Toch wordt technologie vaak als een tegenhanger van de mens gezien. Alsof de één niet met de ander kan. Terwijl in de praktijk er eerder sprake is van een samenwerking, zegt De Vos. “Denk aan de monteur die met de machine communiceert of de technologie die vertelt wanneer een kaartjesautomaat onderhoud nodig heeft. En de monteur ook nog eens de meest optimale werkroute geeft.” Een bedrijf dat nieuwe technologie wil implementeren en deze symbiose niet ziet, komt bovendien bedrogen uit. “Werknemers moeten technologie accepteren. Hun werk gaat veranderen, dus zul je ze moeten overtuigen. Dat lukt niet als ze technologie als bedreiging zien of als het hun werk ingewikkelder maakt.” De rol van de mens zal wel veranderen. En daarvoor geldt dat werknemers omscholing nodig hebben, benadrukt De Vos. 

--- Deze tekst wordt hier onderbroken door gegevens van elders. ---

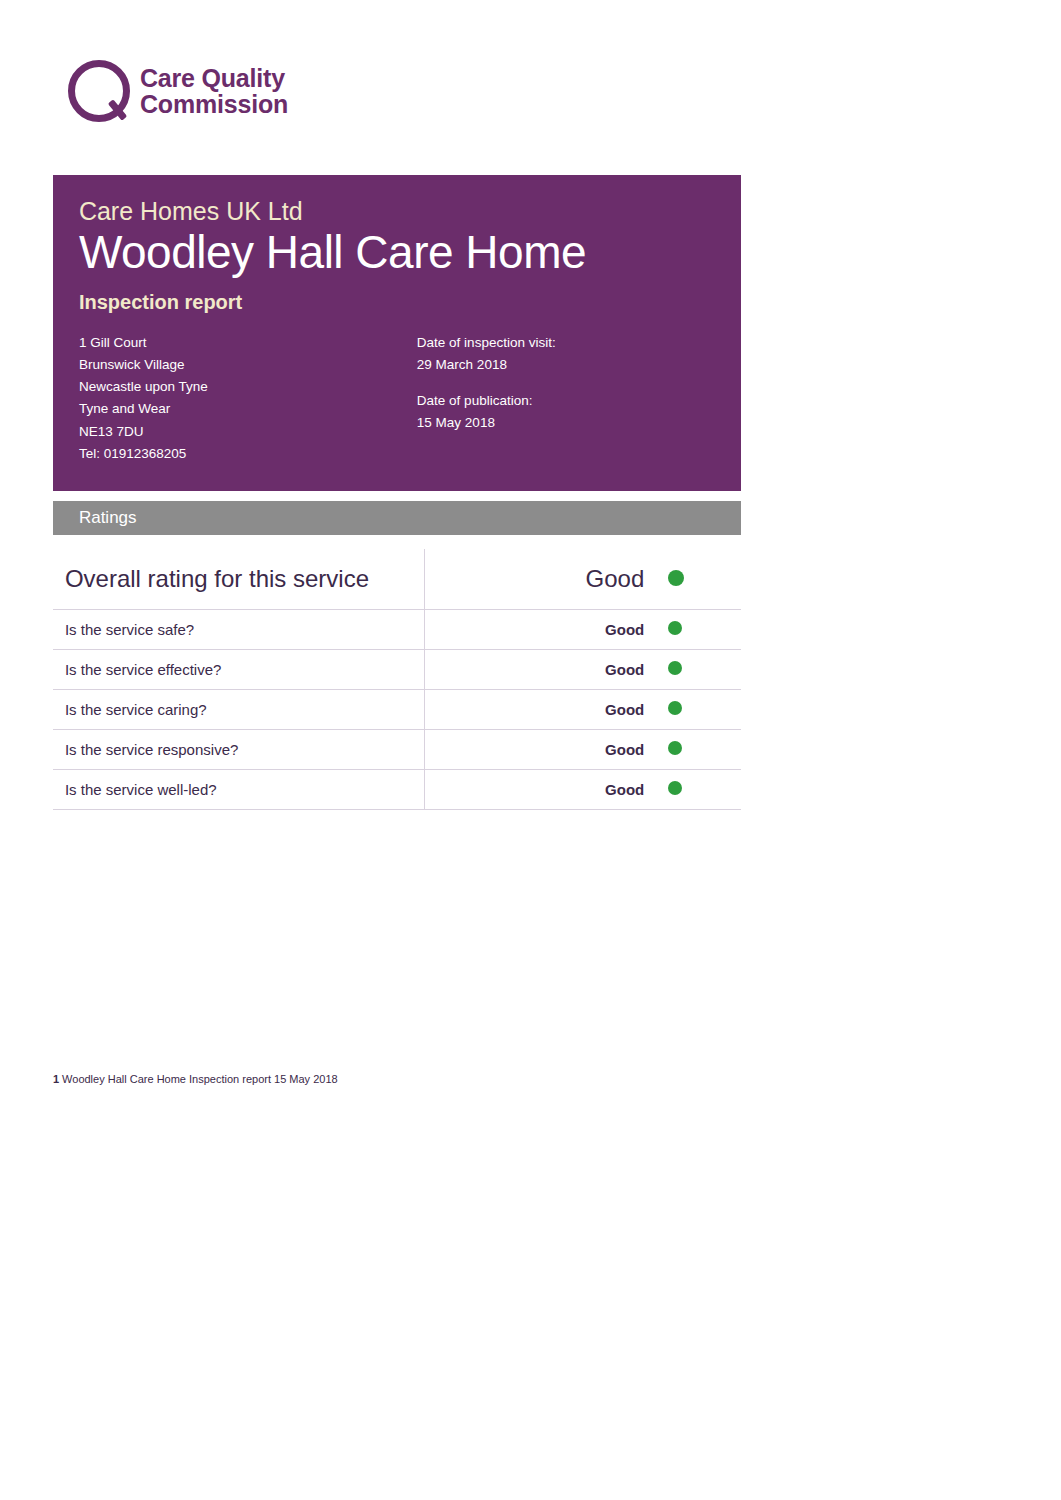Care Quality
Commission
Care Homes UK Ltd
Woodley Hall Care Home
Inspection report
1 Gill Court
Brunswick Village
Newcastle upon Tyne
Tyne and Wear
NE13 7DU
Tel: 01912368205
Date of inspection visit:
29 March 2018
Date of publication:
15 May 2018
Ratings
| Overall rating for this service | Good | |
| Is the service safe? | Good | |
| Is the service effective? | Good | |
| Is the service caring? | Good | |
| Is the service responsive? | Good | |
| Is the service well-led? | Good | |
1 Woodley Hall Care Home Inspection report 15 May 2018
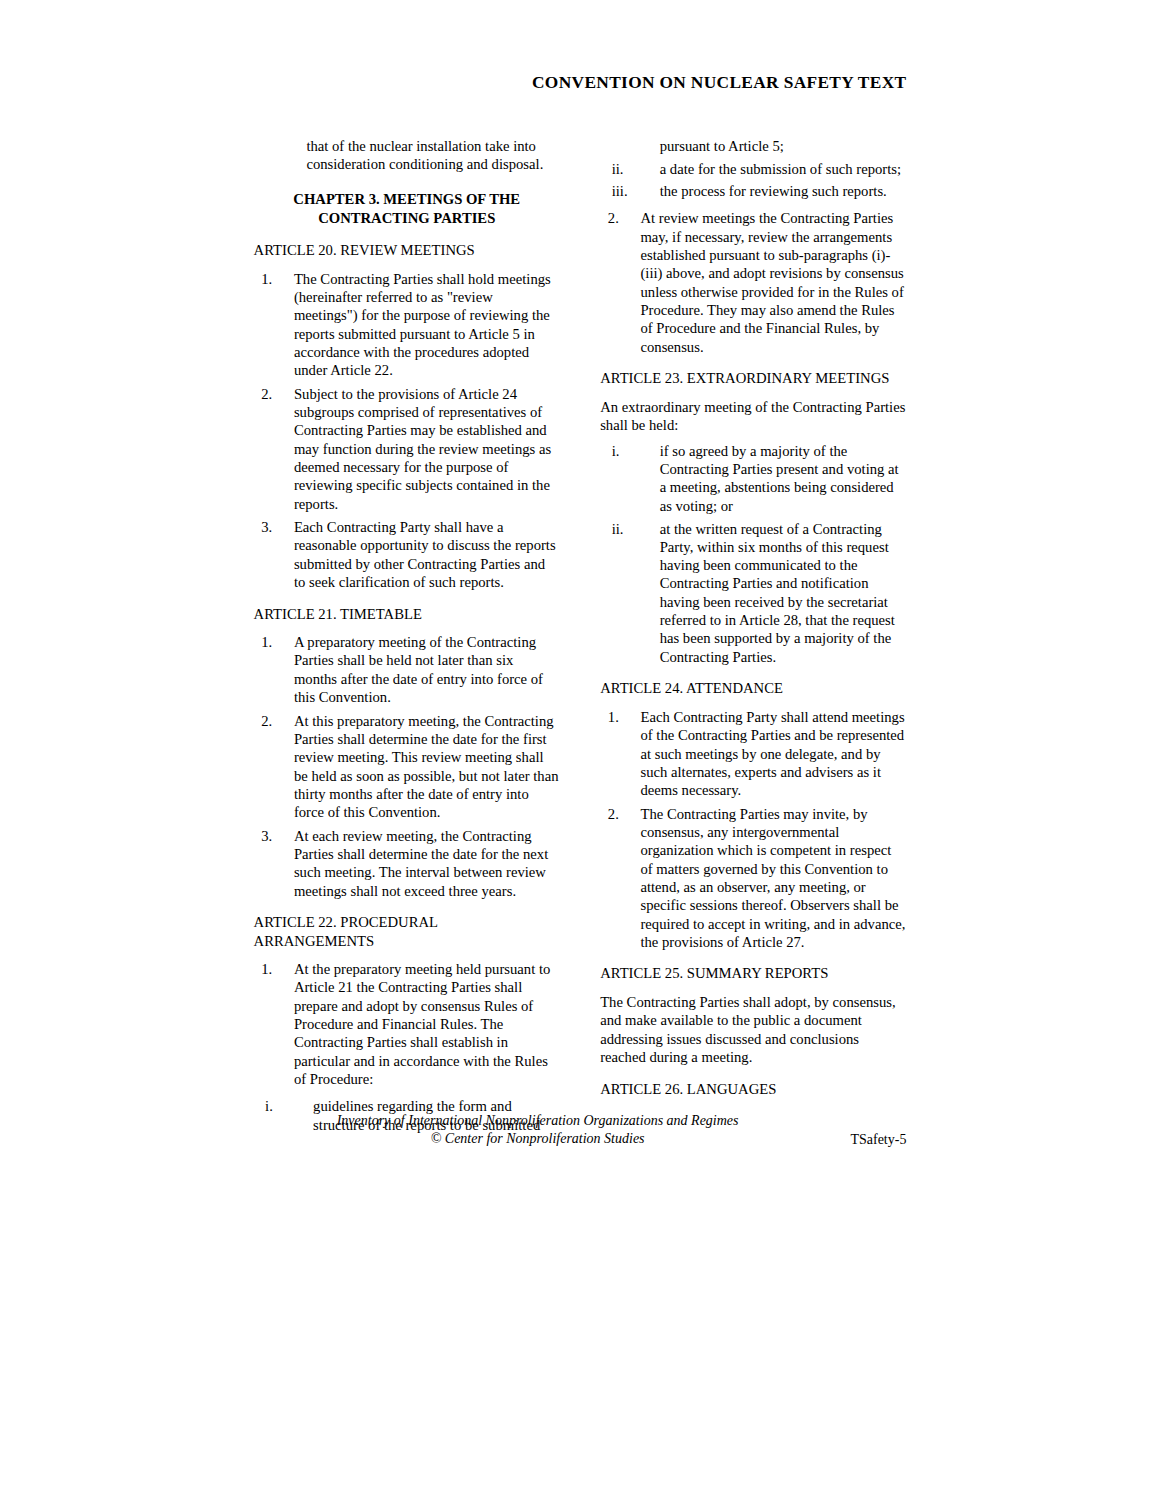CONVENTION ON NUCLEAR SAFETY TEXT
that of the nuclear installation take into consideration conditioning and disposal.
CHAPTER 3. MEETINGS OF THE CONTRACTING PARTIES
Article 20. Review Meetings
1. The Contracting Parties shall hold meetings (hereinafter referred to as "review meetings") for the purpose of reviewing the reports submitted pursuant to Article 5 in accordance with the procedures adopted under Article 22.
2. Subject to the provisions of Article 24 subgroups comprised of representatives of Contracting Parties may be established and may function during the review meetings as deemed necessary for the purpose of reviewing specific subjects contained in the reports.
3. Each Contracting Party shall have a reasonable opportunity to discuss the reports submitted by other Contracting Parties and to seek clarification of such reports.
Article 21. Timetable
1. A preparatory meeting of the Contracting Parties shall be held not later than six months after the date of entry into force of this Convention.
2. At this preparatory meeting, the Contracting Parties shall determine the date for the first review meeting. This review meeting shall be held as soon as possible, but not later than thirty months after the date of entry into force of this Convention.
3. At each review meeting, the Contracting Parties shall determine the date for the next such meeting. The interval between review meetings shall not exceed three years.
Article 22. Procedural Arrangements
1. At the preparatory meeting held pursuant to Article 21 the Contracting Parties shall prepare and adopt by consensus Rules of Procedure and Financial Rules. The Contracting Parties shall establish in particular and in accordance with the Rules of Procedure:
i. guidelines regarding the form and structure of the reports to be submitted pursuant to Article 5;
ii. a date for the submission of such reports;
iii. the process for reviewing such reports.
2. At review meetings the Contracting Parties may, if necessary, review the arrangements established pursuant to sub-paragraphs (i)-(iii) above, and adopt revisions by consensus unless otherwise provided for in the Rules of Procedure. They may also amend the Rules of Procedure and the Financial Rules, by consensus.
Article 23. Extraordinary Meetings
An extraordinary meeting of the Contracting Parties shall be held:
i. if so agreed by a majority of the Contracting Parties present and voting at a meeting, abstentions being considered as voting; or
ii. at the written request of a Contracting Party, within six months of this request having been communicated to the Contracting Parties and notification having been received by the secretariat referred to in Article 28, that the request has been supported by a majority of the Contracting Parties.
Article 24. Attendance
1. Each Contracting Party shall attend meetings of the Contracting Parties and be represented at such meetings by one delegate, and by such alternates, experts and advisers as it deems necessary.
2. The Contracting Parties may invite, by consensus, any intergovernmental organization which is competent in respect of matters governed by this Convention to attend, as an observer, any meeting, or specific sessions thereof. Observers shall be required to accept in writing, and in advance, the provisions of Article 27.
Article 25. Summary Reports
The Contracting Parties shall adopt, by consensus, and make available to the public a document addressing issues discussed and conclusions reached during a meeting.
Article 26. Languages
Inventory of International Nonproliferation Organizations and Regimes
© Center for Nonproliferation Studies
TSafety-5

"Stop met kijken naar ROI"

Experimenteren en uitproberen. Dat is het recept voor bedrijven die met AI aan de slag willen. Wachten en later instappen? “Het kan, maar dan loop je wel achterstand op”, zegt De Vos. “Wijs mensen aan, start pilotprojecten en begin met investeren”, is zijn advies. En beoordeel innovaties niet alleen op harde financiële cijfers. “Stop met kijken naar de ROI. Mislukken moet kunnen. Het denken in opbrengsten, tijdsplanningen of andere kaders begrenst innovatie.” En ook bij geen ROI, kan een investering terugverdiend worden, zegt De Vos. “Van een portfolio van tien projecten, zullen er misschien acht falen. Maar die twee die succesvol zijn, kunnen een dusdanige ROI hebben, dat de overige acht niet meer relevant zijn.”